[Page images and extracted text]
++++++

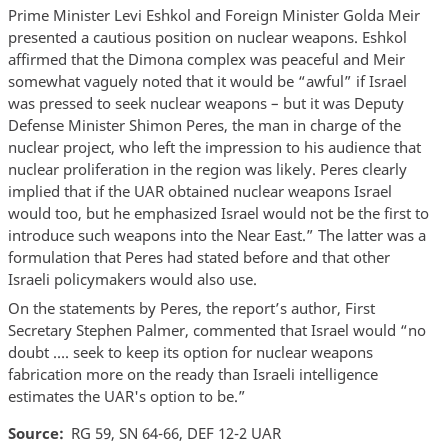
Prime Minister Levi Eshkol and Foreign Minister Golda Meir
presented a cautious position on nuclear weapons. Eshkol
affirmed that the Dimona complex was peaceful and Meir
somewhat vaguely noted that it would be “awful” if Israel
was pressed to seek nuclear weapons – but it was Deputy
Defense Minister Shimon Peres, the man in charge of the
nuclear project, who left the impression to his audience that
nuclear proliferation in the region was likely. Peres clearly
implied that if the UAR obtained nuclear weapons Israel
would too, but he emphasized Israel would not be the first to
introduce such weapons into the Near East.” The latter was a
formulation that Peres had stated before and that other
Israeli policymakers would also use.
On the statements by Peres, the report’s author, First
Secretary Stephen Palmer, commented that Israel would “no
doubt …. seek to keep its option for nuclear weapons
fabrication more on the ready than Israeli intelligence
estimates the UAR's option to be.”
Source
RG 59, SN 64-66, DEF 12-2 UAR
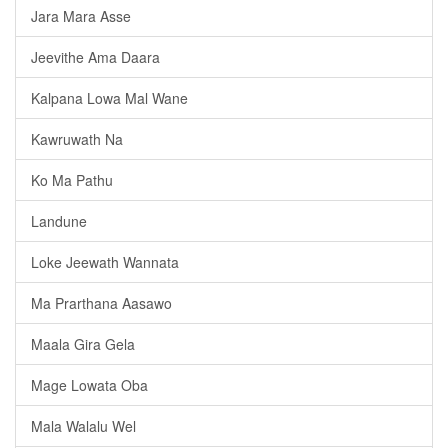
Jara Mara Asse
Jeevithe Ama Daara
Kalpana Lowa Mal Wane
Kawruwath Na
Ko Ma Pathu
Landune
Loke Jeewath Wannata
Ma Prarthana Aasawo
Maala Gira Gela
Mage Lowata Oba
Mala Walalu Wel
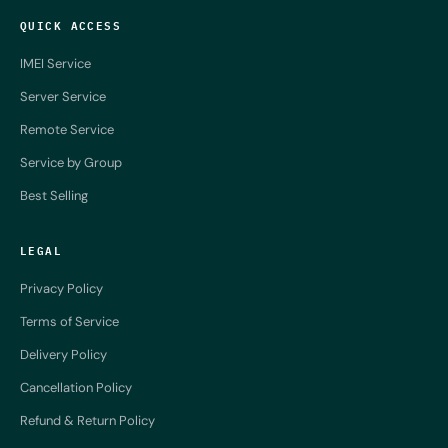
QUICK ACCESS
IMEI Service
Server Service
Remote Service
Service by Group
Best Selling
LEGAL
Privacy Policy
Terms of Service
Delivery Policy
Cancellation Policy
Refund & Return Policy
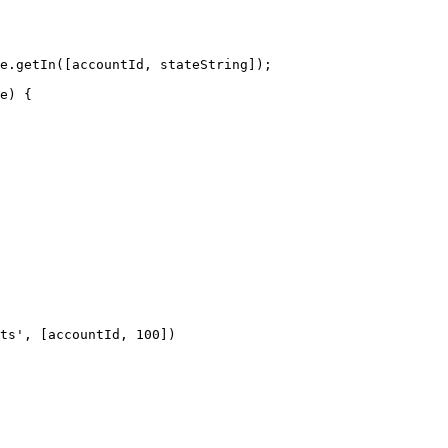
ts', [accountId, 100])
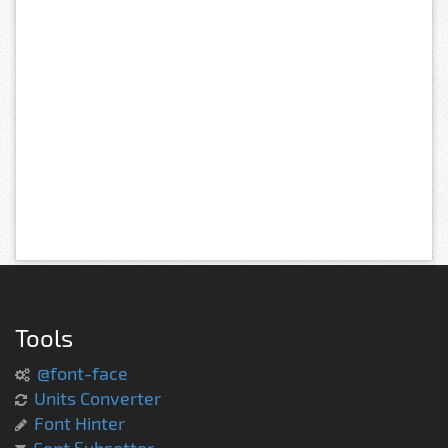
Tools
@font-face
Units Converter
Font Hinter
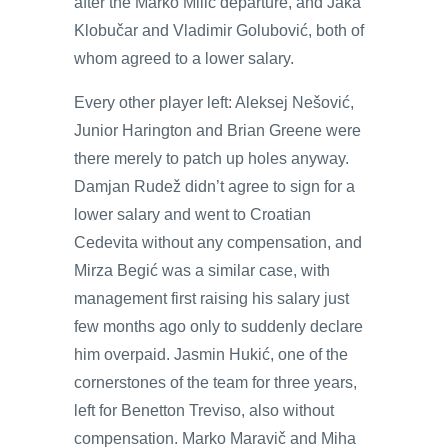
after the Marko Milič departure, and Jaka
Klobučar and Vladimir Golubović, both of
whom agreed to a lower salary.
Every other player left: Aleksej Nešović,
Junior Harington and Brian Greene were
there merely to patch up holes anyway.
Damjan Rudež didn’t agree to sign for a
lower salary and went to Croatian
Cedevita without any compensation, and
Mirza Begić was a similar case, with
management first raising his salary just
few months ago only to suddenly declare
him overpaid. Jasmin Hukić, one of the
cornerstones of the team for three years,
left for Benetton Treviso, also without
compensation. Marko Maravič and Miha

++++++

EXERCISE INSTRUCTIONS: Reproduce all of the entries above word for word, but leave out their pictures.

REPLY:
Prime Minister Levi Eshkol and Foreign Minister Golda Meir
presented a cautious position on nuclear weapons. Eshkol
affirmed that the Dimona complex was peaceful and Meir
somewhat vaguely noted that it would be “awful” if Israel
was pressed to seek nuclear weapons – but it was Deputy
Defense Minister Shimon Peres, the man in charge of the
nuclear project, who left the impression to his audience that
nuclear proliferation in the region was likely. Peres clearly
implied that if the UAR obtained nuclear weapons Israel
would too, but he emphasized Israel would not be the first to
introduce such weapons into the Near East.” The latter was a
formulation that Peres had stated before and that other
Israeli policymakers would also use.
On the statements by Peres, the report’s author, First
Secretary Stephen Palmer, commented that Israel would “no
doubt …. seek to keep its option for nuclear weapons
fabrication more on the ready than Israeli intelligence
estimates the UAR's option to be.”
Source
RG 59, SN 64-66, DEF 12-2 UAR
Jara Mara Asse
Jeevithe Ama Daara
Kalpana Lowa Mal Wane
Kawruwath Na
Ko Ma Pathu
Landune
Loke Jeewath Wannata
Ma Prarthana Aasawo
Maala Gira Gela
Mage Lowata Oba
Mala Walalu Wel
QUICK ACCESS
IMEI Service
Server Service
Remote Service
Service by Group
Best Selling
LEGAL
Privacy Policy
Terms of Service
Delivery Policy
Cancellation Policy
Refund & Return Policy
ts', [accountId, 100])
Tools
@font-face
Units Converter
Font Hinter
after the Marko Milič departure, and Jaka
Klobučar and Vladimir Golubović, both of
whom agreed to a lower salary.
Every other player left: Aleksej Nešović,
Junior Harington and Brian Greene were
there merely to patch up holes anyway.
Damjan Rudež didn’t agree to sign for a
lower salary and went to Croatian
Cedevita without any compensation, and
Mirza Begić was a similar case, with
management first raising his salary just
few months ago only to suddenly declare
him overpaid. Jasmin Hukić, one of the
cornerstones of the team for three years,
left for Benetton Treviso, also without
compensation. Marko Maravič and Miha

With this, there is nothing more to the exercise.